Yerli sermayeli emlak şirketlerinin kurumsallaşmasının şart olduğunu belirten İZEKO Yönetim Kurulu Başkanı Mesut Güleroğlu, piyasadaki yabancı sermayeli emlak şirketleri nedeniyle Türkiye genelinde her yıl 40 milyon doların yurt dışına çıktığını belirterek, bu paranın ülkede kalması için eğitimli, mevzuatı bilen ve çıtayı yüksek tutan gayrimenkul danışmanlarına ihtiyaç olduğunu söyledi. İstanbul Emlak Komisyoncuları Odası Başkanı Nizamettin Aşa da Güleroğlu’na destek vererek “Bu kesinlikle yabancı düşmanlığı değil. Bu tamamen mesleğe ve ülkeye sahip çıkmayla ilgili. Ülke bizim, sattığı taşınmaz bizim, emek bizim, sermaye bizim, komisyon bizim, hizmet bizim, ama para yabancı ülkeye gidiyor. Olmaz böyle şey" diye konuştu.
“BU PASTA TÜRKİYE'DE KALSIN”Güleroğlu, “Bu para Türkiye'de kalabilir.

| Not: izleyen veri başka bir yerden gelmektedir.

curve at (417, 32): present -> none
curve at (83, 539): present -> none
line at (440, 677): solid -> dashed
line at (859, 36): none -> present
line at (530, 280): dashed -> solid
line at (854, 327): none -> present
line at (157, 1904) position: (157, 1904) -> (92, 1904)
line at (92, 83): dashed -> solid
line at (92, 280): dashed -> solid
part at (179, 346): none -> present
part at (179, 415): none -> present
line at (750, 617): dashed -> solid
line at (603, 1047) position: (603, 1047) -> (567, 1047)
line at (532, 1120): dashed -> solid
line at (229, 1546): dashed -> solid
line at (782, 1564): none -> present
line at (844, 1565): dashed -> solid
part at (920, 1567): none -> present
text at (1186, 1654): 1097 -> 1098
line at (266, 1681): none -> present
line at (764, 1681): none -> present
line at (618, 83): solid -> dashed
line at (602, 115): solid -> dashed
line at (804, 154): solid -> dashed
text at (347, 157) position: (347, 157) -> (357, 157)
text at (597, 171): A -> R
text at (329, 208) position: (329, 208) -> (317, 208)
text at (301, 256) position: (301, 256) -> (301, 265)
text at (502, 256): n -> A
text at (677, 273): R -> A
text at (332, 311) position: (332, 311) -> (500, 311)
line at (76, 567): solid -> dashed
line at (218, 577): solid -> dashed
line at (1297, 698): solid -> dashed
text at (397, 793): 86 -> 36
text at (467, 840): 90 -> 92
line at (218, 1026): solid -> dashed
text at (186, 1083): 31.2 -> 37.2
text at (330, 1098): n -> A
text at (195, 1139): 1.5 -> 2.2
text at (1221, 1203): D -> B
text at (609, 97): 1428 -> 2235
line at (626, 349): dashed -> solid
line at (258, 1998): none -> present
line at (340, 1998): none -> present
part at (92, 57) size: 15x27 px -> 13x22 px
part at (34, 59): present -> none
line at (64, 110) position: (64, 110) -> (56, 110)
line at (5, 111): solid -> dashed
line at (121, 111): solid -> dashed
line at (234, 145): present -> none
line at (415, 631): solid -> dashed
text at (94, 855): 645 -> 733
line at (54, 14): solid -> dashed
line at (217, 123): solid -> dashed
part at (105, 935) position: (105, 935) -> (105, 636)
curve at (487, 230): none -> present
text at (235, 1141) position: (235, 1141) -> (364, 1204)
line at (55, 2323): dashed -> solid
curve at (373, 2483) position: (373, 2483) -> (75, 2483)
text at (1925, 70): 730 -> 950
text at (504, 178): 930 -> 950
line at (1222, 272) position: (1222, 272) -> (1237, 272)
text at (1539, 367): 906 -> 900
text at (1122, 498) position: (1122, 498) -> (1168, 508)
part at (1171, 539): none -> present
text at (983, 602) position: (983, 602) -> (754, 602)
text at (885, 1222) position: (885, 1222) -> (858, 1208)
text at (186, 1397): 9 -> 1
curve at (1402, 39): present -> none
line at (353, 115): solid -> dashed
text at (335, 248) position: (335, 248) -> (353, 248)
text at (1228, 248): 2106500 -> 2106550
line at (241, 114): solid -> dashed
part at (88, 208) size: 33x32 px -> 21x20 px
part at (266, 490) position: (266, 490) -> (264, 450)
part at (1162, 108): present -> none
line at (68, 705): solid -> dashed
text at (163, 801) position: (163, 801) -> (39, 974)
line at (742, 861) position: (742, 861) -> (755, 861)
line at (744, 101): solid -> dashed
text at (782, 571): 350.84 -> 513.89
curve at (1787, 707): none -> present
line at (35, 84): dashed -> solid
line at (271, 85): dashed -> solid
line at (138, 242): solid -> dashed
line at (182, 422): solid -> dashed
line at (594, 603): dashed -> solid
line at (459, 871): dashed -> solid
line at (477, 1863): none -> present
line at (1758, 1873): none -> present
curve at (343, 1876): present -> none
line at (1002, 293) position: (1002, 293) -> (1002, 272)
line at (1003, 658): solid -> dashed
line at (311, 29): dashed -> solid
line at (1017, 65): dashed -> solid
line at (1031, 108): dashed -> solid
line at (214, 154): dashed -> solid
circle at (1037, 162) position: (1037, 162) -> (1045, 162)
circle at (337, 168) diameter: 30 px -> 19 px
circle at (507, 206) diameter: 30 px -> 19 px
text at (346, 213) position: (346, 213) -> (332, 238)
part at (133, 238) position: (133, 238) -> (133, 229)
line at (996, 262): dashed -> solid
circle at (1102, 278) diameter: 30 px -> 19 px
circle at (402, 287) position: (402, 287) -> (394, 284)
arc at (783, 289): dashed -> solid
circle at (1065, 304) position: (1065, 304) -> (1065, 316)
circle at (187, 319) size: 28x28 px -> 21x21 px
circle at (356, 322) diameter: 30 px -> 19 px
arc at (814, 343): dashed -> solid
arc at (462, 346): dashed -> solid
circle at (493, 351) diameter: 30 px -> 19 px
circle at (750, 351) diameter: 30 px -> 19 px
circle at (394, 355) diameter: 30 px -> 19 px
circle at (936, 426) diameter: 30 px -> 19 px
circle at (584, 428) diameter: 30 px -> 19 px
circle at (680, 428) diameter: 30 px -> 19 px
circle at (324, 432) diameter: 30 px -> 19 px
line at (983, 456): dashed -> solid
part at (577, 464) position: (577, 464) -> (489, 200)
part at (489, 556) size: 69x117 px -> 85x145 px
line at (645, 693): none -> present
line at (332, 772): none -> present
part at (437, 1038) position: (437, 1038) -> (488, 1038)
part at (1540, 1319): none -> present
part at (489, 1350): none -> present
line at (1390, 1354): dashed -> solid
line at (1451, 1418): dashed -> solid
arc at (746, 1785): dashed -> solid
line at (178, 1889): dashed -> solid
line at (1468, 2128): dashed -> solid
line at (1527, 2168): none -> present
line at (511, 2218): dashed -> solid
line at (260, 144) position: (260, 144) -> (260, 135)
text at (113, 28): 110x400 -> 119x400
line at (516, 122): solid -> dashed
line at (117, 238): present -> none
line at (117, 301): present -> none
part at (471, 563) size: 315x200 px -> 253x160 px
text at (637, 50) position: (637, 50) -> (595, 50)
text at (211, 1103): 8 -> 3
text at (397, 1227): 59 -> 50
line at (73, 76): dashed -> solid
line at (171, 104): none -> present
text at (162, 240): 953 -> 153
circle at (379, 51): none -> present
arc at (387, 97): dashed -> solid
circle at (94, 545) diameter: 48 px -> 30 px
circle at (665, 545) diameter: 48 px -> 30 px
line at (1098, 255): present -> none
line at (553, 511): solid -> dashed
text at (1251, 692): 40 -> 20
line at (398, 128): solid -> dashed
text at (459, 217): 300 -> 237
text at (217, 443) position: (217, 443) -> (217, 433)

Vatandaşların emlakçı seçerken yerli firmaları tercih etmesini tavsiye ediyoruz. Türkiye'de yerli markaların ön plana çıkabileceği, kişilerin kendi markalarını oluşturabileceğini göstermemiz gerekiyor. Vatandaşlar da bu kurumsal kimlik içinde rahat bir şekilde alışverişini yapmaları sonucunda elde edilen gelirin yine Türkiye'de kalmasını hedefledik” ifadelerini kullanırken, Aşa da şunları söyledi: “Türkiye'de toplanan paranın büyük kısma yurt dışına gidiyor. Halen Türkiye'de yüzde 65 bakir bir alan var. Pasta büyük ve bu pasta Türkiye'de kalsın. Ülke ekonomisine faydası olsun. Yeter ki emlakçılık istenen kaliteli seviyeye ve hak ettiği yere gelsin. Bütün amacımız bu.”
“MASA SANDALYE İLE EMLAKÇI OLMAZ”Gayrimenkul danışmanlığının dünyanın en önemli mesleklerinden biri olduğunu dile getiren Aşa, "Emlakçı bir masa sandalye ve çantayla olmuyor. Kurumsallaşmak, eğitim ve disiplin, kendini devamlı geliştirmek çok önemli. Tapu mevzuatı, belediye mevzuatı, maliye mevzuatı ve hatta medeni kanuna kadar 16 tane kanuna hakim olunması gereken, yüzlerce genelge ve yönetmelikle idare edilen bir meslek. Kamuoyunda bilinenin aksine vasıf, eğitim isteyen bir meslek ve kelimenin tam anlamıyla kurumsallaşan bu işte başarılı olur" dedi.